Edith Jiya is a Malawian businesswoman and corporate executive who was the group chief executive officer of Old Mutual Malawi Limited. She also sat on the boards of approximately a dozen public and private Malawian companies and businesses.

==Background and education==
She was born in Malawi and attended local elementary and secondary schools. She was admitted to the University of Malawi, where she graduated with a bachelor's degree. Later, she studied at the University of Derby, in the United Kingdom, where she obtained a master's degree. She is also a qualified Chartered Insurer, since 2013. Edith Jiya is an Associate Member of The Chartered Institute of Marketing and of the Chartered Insurance Institute.

==Career==
She started out as an aviation fuels business manager at BP Malawi Limited, serving in that capacity for over six years, from 2001 until 2007.

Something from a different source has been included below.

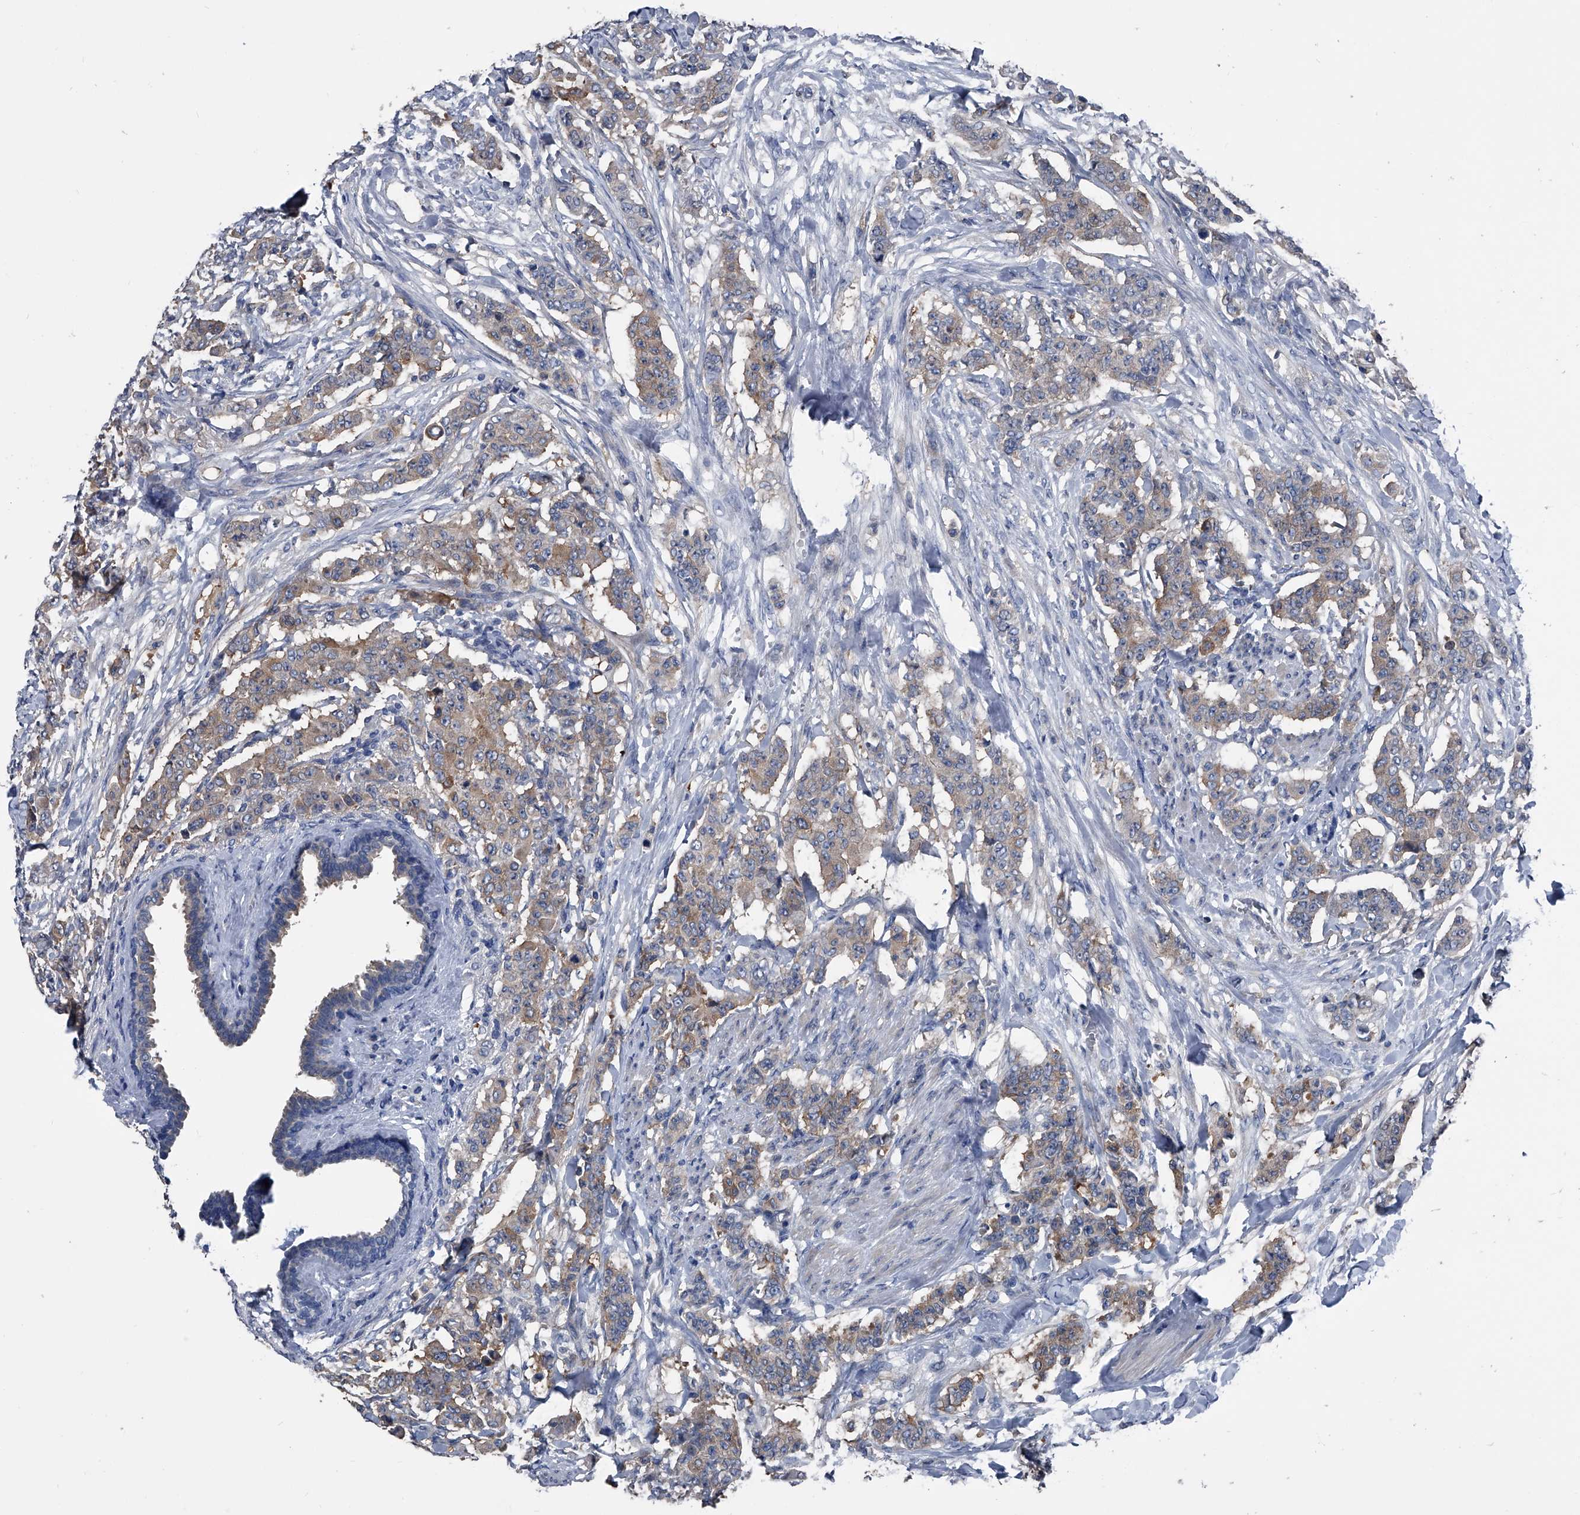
{"staining": {"intensity": "moderate", "quantity": "25%-75%", "location": "cytoplasmic/membranous"}, "tissue": "breast cancer", "cell_type": "Tumor cells", "image_type": "cancer", "snomed": [{"axis": "morphology", "description": "Duct carcinoma"}, {"axis": "topography", "description": "Breast"}], "caption": "A high-resolution image shows immunohistochemistry (IHC) staining of breast infiltrating ductal carcinoma, which reveals moderate cytoplasmic/membranous expression in about 25%-75% of tumor cells. The protein of interest is stained brown, and the nuclei are stained in blue (DAB IHC with brightfield microscopy, high magnification).", "gene": "KIF13A", "patient": {"sex": "female", "age": 40}}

In 2007, she joined Old Mutual Malawi Limited. From 2011 Edith Jiya was the general manager of Old Mutual Life Assurance Company Malawi Limited, a subsidiary of Old Mutual Malawi Limited, serving there until 2015. In 2015, she was appointed as Acting Group CEO at Old Mutual Malawi Limited.

On 1 March 2017, she was appointed as substantive group CEO at Old Mutual Malawi Limited, replacing Chris Kapanga, who retired.

==Other considerations==
As of August 2020, in addition to her responsibilities as group CEO of Old Mutual Malawi Limited, Edith Jiya serves as the Chairperson of 1. Old Mutual Unit Trusts Company Malawi Limited 2. Old Mutual Investment Group Malawi and 3. Malawi Properties and Investments Company (Mpico)

In addition to all the above, she sits on the boards of the following Malawian companies and businesses:
1. FDH Bank 2. Malawi Telecommunications Limited 3. Ubuntu Limited 4. FDH Financial Holdings Limited 5. Holy Family College of Nursing & Midwifery 6. Insurance Institute of Malawi and 7. Open Connect Limited.